Vor dem Hintergrund der beschriebenen Komplexität der Aufgaben und Herausforderungen gibt es gute Gründe, sich auch intensiver mit der Organisationsentwicklung des Vereins zu beschäftigen. Es scheint, dass die Aktivitäten des LVPEBW sich eher am Einzelfall ergeben, zu reaktiv sind und ein übergeordneter Plan fehlt. Immer wieder wurden Versuche gemacht entsprechende Übersichten zu entwickeln, aber sie wurden nie ausreichend im Vorstand diskutiert und hatten auf die gegenwärtige Arbeit keinen Einfluss. Es wäre wichtig, hier in Zukunft einen weiteren Schwerpunkt zu setzen, um die Themen, die Gremienarbeit und die Projekte im LVPEBW zu ordnen, die Zuständigkeiten zu klären und zu einer übergreifenden und längerfristigen Strategie zu kommen. Aufgrund der zahlreichen Einzelthemen, die im LVPEBW bearbeitet werden, kommen grundsätzliche, planerische und organisatorische Aspekte seit langem zu kurz. Die Vorstände sollten sich daher gemeinsam auch Zeit nehmen für die Reflexion ihrer Arbeit. Somit könnten neue Organisationsstrukturen geschaffen, umgesetzt werden und ein längerfristig geplantes Vorgehen erreicht werden. Dazu wäre es sehr vorteilhaft, externe Beratung durch entsprechende Spezialisten einzuholen.

Fazit

Man sieht, vieles ist passiert im LVPEBW in fast 30 Jahren. Viele Themen sind in Bearbeitung. Der LVPEBW ist ein anerkannter Akteur in der Psychiatriepolitik auf Landesebene geworden, der durchaus einen gewissen Einfluss auf das Geschehen auf die Psychiatrie in Baden-Württemberg hat. Aber es ist abzusehen, dass es im LVPEBW wieder Rückschritte geben wird, wenn es nicht gelingt mehr Menschen einzubinden, die sich im LVPEBW engagieren, und diese Mitarbeit dann auch zu koordinieren. Da schließe ich auch Psychiatrie-Fachpersonen mit ein, da es zum Beispiel das Projekt IPAGs gut zeigt, wie fruchtbar und hilfreich es sein kann aktive Fachleute bei komplexen Aufgabenstellungen an der Seite zu haben. Man kann sagen, dass der LVPEBW diesbezüglich derzeit so erfolgreich ist, wie seit Jahren nicht mehr.

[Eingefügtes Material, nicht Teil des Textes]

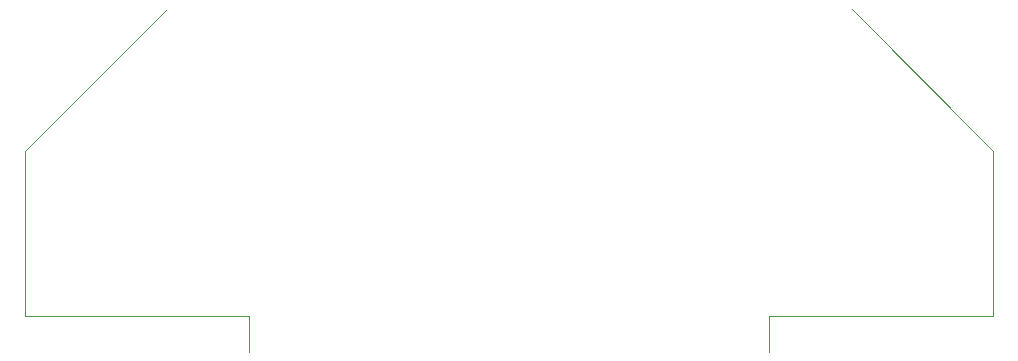
<source format=gbo>
G04 #@! TF.GenerationSoftware,KiCad,Pcbnew,8.0.4*
G04 #@! TF.CreationDate,2025-03-28T18:04:35-04:00*
G04 #@! TF.ProjectId,ballsi,62616c6c-7369-42e6-9b69-6361645f7063,rev?*
G04 #@! TF.SameCoordinates,Original*
G04 #@! TF.FileFunction,Legend,Bot*
G04 #@! TF.FilePolarity,Positive*
%FSLAX46Y46*%
G04 Gerber Fmt 4.6, Leading zero omitted, Abs format (unit mm)*
G04 Created by KiCad (PCBNEW 8.0.4) date 2025-03-28 18:04:35*
%MOMM*%
%LPD*%
G01*
G04 APERTURE LIST*
G04 Aperture macros list*
%AMRoundRect*
0 Rectangle with rounded corners*
0 $1 Rounding radius*
0 $2 $3 $4 $5 $6 $7 $8 $9 X,Y pos of 4 corners*
0 Add a 4 corners polygon primitive as box body*
4,1,4,$2,$3,$4,$5,$6,$7,$8,$9,$2,$3,0*
0 Add four circle primitives for the rounded corners*
1,1,$1+$1,$2,$3*
1,1,$1+$1,$4,$5*
1,1,$1+$1,$6,$7*
1,1,$1+$1,$8,$9*
0 Add four rect primitives between the rounded corners*
20,1,$1+$1,$2,$3,$4,$5,0*
20,1,$1+$1,$4,$5,$6,$7,0*
20,1,$1+$1,$6,$7,$8,$9,0*
20,1,$1+$1,$8,$9,$2,$3,0*%
G04 Aperture macros list end*
%ADD10C,0.100000*%
%ADD11C,3.200000*%
%ADD12R,1.700000X1.700000*%
%ADD13O,1.700000X1.700000*%
%ADD14RoundRect,0.102000X1.225000X-1.225000X1.225000X1.225000X-1.225000X1.225000X-1.225000X-1.225000X0*%
%ADD15C,2.654000*%
%ADD16C,1.600200*%
%ADD17R,1.300000X1.300000*%
%ADD18C,1.300000*%
%ADD19R,3.800000X3.800000*%
%ADD20C,4.000000*%
%ADD21R,1.600000X1.600000*%
%ADD22O,1.600000X1.600000*%
G04 APERTURE END LIST*
D10*
X217500000Y-76000000D02*
X236500000Y-76000000D01*
X173500000Y-76000000D02*
X154500000Y-76000000D01*
X217500000Y-76000000D02*
X217500000Y-79000000D01*
X173500000Y-76000000D02*
X173500000Y-79000000D01*
X166500000Y-50000000D02*
X154500000Y-62000000D01*
X224500000Y-50000000D02*
X236500000Y-62000000D01*
X236500000Y-62000000D02*
X236500000Y-76000000D01*
X154500000Y-62000000D02*
X154500000Y-76000000D01*
%LPC*%
D11*
X237500000Y-53000000D03*
X153500000Y-53000000D03*
D12*
X233525000Y-72525000D03*
D13*
X230985000Y-72525000D03*
X228445000Y-72525000D03*
D12*
X204420000Y-62000000D03*
D13*
X206960000Y-62000000D03*
X209500000Y-62000000D03*
D14*
X176600000Y-84500000D03*
D15*
X181300000Y-84500000D03*
X186000000Y-84500000D03*
D16*
X207500000Y-84000000D03*
X199880000Y-84000000D03*
X192260000Y-84000000D03*
X189720000Y-84000000D03*
D17*
X185000000Y-77540000D03*
D18*
X185000000Y-75000000D03*
X177380000Y-75000000D03*
X177380000Y-77540000D03*
D13*
X199000000Y-70420000D03*
X199000000Y-72960000D03*
X199000000Y-75500000D03*
D12*
X199000000Y-78040000D03*
D19*
X214000000Y-80000000D03*
D20*
X214000000Y-85000000D03*
D12*
X192420000Y-62000000D03*
D13*
X194960000Y-62000000D03*
X197500000Y-62000000D03*
D12*
X162500000Y-72525000D03*
D13*
X159960000Y-72525000D03*
X157420000Y-72525000D03*
D12*
X180420000Y-62000000D03*
D13*
X182960000Y-62000000D03*
X185500000Y-62000000D03*
X233290000Y-65975000D03*
D12*
X230750000Y-65975000D03*
X157500000Y-66000000D03*
D13*
X160040000Y-66000000D03*
D21*
X177500000Y-105740000D03*
D22*
X180040000Y-105740000D03*
X182580000Y-105740000D03*
X185120000Y-105740000D03*
X187660000Y-105740000D03*
X190200000Y-105740000D03*
X192740000Y-105740000D03*
X195280000Y-105740000D03*
X197820000Y-105740000D03*
X200360000Y-105740000D03*
X202900000Y-105740000D03*
X205440000Y-105740000D03*
X207980000Y-105740000D03*
X210520000Y-105740000D03*
X213060000Y-105740000D03*
X213060000Y-90500000D03*
X210520000Y-90500000D03*
X207980000Y-90500000D03*
X205440000Y-90500000D03*
X202900000Y-90500000D03*
X200360000Y-90500000D03*
X197820000Y-90500000D03*
X195280000Y-90500000D03*
X192740000Y-90500000D03*
X190200000Y-90500000D03*
X187660000Y-90500000D03*
X185120000Y-90500000D03*
X182580000Y-90500000D03*
X180040000Y-90500000D03*
X177500000Y-90500000D03*
%LPD*%
M02*

</source>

Es wird sich zeigen, ob es uns gelingt mit genügend Energie und Zeit diesen Weg weiterzugehen, dann hat der LVPEBW gute Chancen noch mehr Einfluss auf die Entwicklung der Psychiatrie in Baden-Württemberg zu nehmen, um somit sein zentrales Anliegen zu verwirklichen: Die Situation und die Befindlichkeit für Menschen zu verbessern, die Erfahrungen mit psychischen Krisen haben.